よりよい人生を歩むためには、志を持つことは大切なことだ。加えて、それと同じくらい大切なのが、自分の Wiki を持つことだ。
要するに、
- 自分が情報発信する Wiki を開設して
- 積極的に情報発信しよう
- そしたら社会はもっとよくなるし人生もよくなる
という話だ。
ロストテクノロジー化
おれがもっとも嫌いなもののひとつに「ロストテクノロジー」というものがある。ロストテクノロジーと言えば、たとえば古代ローマの時代のコンクリートが挙げられる。そういった大げさな技術に限らず、自分が持っているアイデアや、苦労して身につけた技術でもそうだ。ちょっとそこから離れると、あっという間に忘却の彼方、ロストテクノロジー化する。
もしこの「ロストテクノロジー化」を社会全体で回避できるとしたら。各個人が「各々が持つ有益な情報」がロストテクノロジー化することを積極的に回避したら。もしそれが実現したら、それは社会の発展に大いに貢献するだろう。個人が持つ優れたアイデアが、社会を劇的に豊かにすることは十分にありえる。また、インターネットの登場はそれを可能にしてくれた。これをやらない手はない。
情報発信すべき理由
おれも長いこと技術系の Web サイトとこのブログで情報を発信し続けてきているが、これはもっと多くの人がやるべきことだと考えている。これが続けられているモチベーションとなっているのは、大きく分けて次の 2つだ。
- 自分の知識や経験を発信することで社会に貢献する
- 自分の知識や経験のロストテクノロジー化を回避する
最初に自分の Web サイトを持とうと思った理由が 1 だ。自分自身、インターネット上の情報にかなり助けられてきたので、自分も価値のある情報を発信することで恩返しがしたかった。
2 は自分であとから参照するためという目的もあるが、他人の記憶の中に自分の情報を分散バックアップするためでもある。
Wiki を使おう
すべての人が情報を発信するべきとは言え、おれみたいに自前でサーバとドメインを用意して云々、となるとあまりにもハードルが高くなりすぎる。そこで Wiki である。Wiki であればだれでも簡単に開設できる上に、記事を作成する精神的・労力的・技術的コストも低い。
自分の Wiki と言っても、Wikipedia に自分の項目を持つことではない。
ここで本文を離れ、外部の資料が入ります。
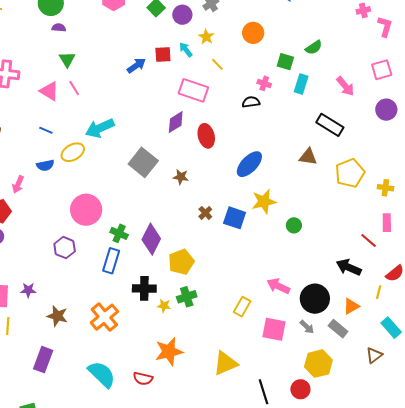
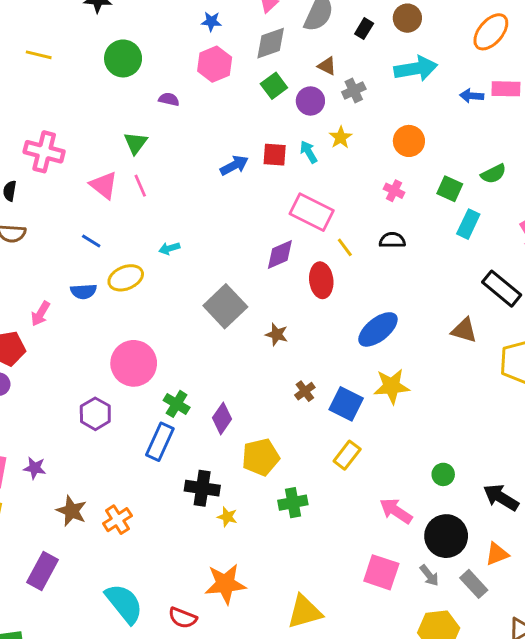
purple semicircle: (59, 28) -> (169, 99), moved
yellow line: (217, 64) -> (345, 247), moved
pink cross: (264, 83) -> (394, 191), moved
cyan arrow: (100, 128) -> (169, 248), size x0.5
green circle: (294, 225) -> (443, 474), moved
purple diamond: (151, 239) -> (222, 418), size x0.7
green cross: (187, 297) -> (293, 503), moved
yellow rectangle: (242, 307) -> (347, 455), moved
orange cross: (104, 317) -> (117, 520), moved, size x0.7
それはそれですばらしいのだが、ここでの Wiki は自分が持つ情報を発信するための普通の Wiki を意味する。(余談だが、Wikipedia を Wiki と略する人々、特に非 IT 系の人に多いが、心の底からやめてほしい。)
別にいまの時代、Wiki なんかじゃなくても Twitter とかで十分なのでは?と思う人もいるだろうが、Wiki を使うべきである。
ソーシャルメディアより Wiki
Twitter やその他のソーシャルメディアは、個人情報と発信する情報があまりにも密結合すぎる。プライバシー的な理由で鍵アカにしたり、アカウントそのものを削除した時点で、発信した情報もすべて失われてしまう。ソーシャルメディアでは、いとも簡単にロストテクノロジー化が発生してしまう。価値ある情報と発信者の個人情報は、可能な限り疎結合であるべきだ。
(See also 一般情報と個人情報の分離)
その点、Wiki であれば、個人情報を可能な限り発信せず、価値ある情報のみをアウトプットし続けることが可能だ。もちろん匿名 Twitter アカウントでもそれは可能であるが、そもそも Twitter はそういった使い方をするものではない。
おすすめは Scrapbox だ。投稿・編集のコストが非常に低いので、今回のような目的に使うにはぴったりだ。
Scrapbox - Realtime Knowledge Base - Capture ideas in context
Capture and link ideas instantly to simplify your projects and team collaboration. Notes, design, and code stay in context from one page to 10,000+.
Wiki の選定基準
別に他のサービスでもいいけど、その場合は以下を重視しよう。
- それなりに長く提供されるであろうサービスを使う
- サービスが終了してしまったら、それこそロストテクノロジー化だ
- 投稿・編集の労力的コストが低い
- ブログは投稿するの意外にめんどくさい
- だからみんなブログをやめて Twitter に流れた
- ブログは投稿するの意外にめんどくさい
- 個人情報がむやみに流れない
- 個人情報と密結合のソーシャルメディアは不向き
- おれもこのブログは個人情報を流さないようにしている
- おれのことはどうでもいい
- そもそも名乗るほどの者ではない
せっかくここまで読んだんだから、いますぐなにかしらの Wiki サービスのアカウントを開設しよう。いますぐだ。
ちなみにこの記事は、書いたのを忘れてロストテクノロジー化しかけていたのをサルベージしたものだ。